Copy each line below that contains "https".
-*-
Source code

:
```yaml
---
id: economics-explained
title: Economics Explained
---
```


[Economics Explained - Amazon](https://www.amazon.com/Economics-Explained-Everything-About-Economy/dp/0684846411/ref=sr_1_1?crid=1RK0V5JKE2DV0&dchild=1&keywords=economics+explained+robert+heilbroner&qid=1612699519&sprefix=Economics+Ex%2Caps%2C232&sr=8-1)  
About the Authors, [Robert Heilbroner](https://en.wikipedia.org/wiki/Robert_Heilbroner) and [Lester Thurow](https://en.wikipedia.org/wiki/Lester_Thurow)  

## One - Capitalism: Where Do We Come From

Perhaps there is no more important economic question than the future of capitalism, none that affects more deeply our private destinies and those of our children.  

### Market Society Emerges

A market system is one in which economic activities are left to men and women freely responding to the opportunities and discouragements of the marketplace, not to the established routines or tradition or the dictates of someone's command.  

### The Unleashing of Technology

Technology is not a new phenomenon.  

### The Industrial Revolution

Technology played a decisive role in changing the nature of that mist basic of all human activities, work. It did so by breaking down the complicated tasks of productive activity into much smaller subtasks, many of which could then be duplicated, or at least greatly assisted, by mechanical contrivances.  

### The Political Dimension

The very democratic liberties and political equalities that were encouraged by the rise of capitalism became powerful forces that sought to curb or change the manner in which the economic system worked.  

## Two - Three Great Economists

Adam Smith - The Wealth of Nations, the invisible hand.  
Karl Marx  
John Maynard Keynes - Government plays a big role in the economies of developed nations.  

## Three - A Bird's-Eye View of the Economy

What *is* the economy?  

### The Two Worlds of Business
-*-
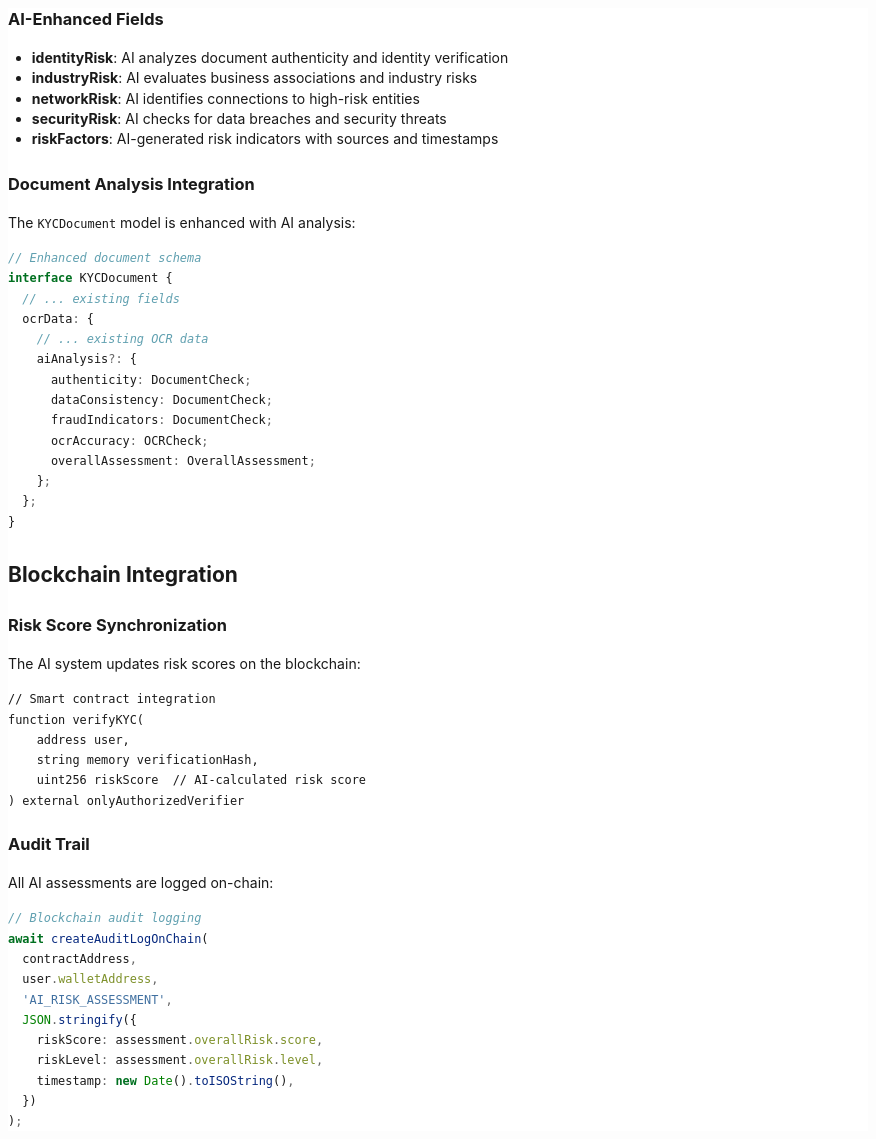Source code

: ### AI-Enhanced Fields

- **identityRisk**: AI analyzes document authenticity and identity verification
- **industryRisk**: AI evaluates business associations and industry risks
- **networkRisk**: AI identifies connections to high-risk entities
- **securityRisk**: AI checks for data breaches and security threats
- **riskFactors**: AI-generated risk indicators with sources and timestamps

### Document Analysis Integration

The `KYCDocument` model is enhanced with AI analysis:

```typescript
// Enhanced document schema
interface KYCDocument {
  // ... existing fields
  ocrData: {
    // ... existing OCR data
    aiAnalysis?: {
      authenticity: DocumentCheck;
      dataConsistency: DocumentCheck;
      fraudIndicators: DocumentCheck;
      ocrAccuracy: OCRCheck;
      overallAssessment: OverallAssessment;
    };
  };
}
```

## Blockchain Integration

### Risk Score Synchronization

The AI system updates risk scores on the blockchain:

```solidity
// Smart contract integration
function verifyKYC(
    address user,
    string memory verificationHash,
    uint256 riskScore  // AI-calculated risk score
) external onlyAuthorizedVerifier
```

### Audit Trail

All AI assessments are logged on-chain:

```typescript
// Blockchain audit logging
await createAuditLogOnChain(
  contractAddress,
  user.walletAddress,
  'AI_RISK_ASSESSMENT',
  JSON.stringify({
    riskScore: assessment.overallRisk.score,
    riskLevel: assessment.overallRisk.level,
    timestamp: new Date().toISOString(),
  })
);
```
-*-
→ **EXERCISE SOLUTION**:
[Economics Explained - Amazon](https://www.amazon.com/Economics-Explained-Everything-About-Economy/dp/0684846411/ref=sr_1_1?crid=1RK0V5JKE2DV0&dchild=1&keywords=economics+explained+robert+heilbroner&qid=1612699519&sprefix=Economics+Ex%2Caps%2C232&sr=8-1)  
About the Authors, [Robert Heilbroner](https://en.wikipedia.org/wiki/Robert_Heilbroner) and [Lester Thurow](https://en.wikipedia.org/wiki/Lester_Thurow)  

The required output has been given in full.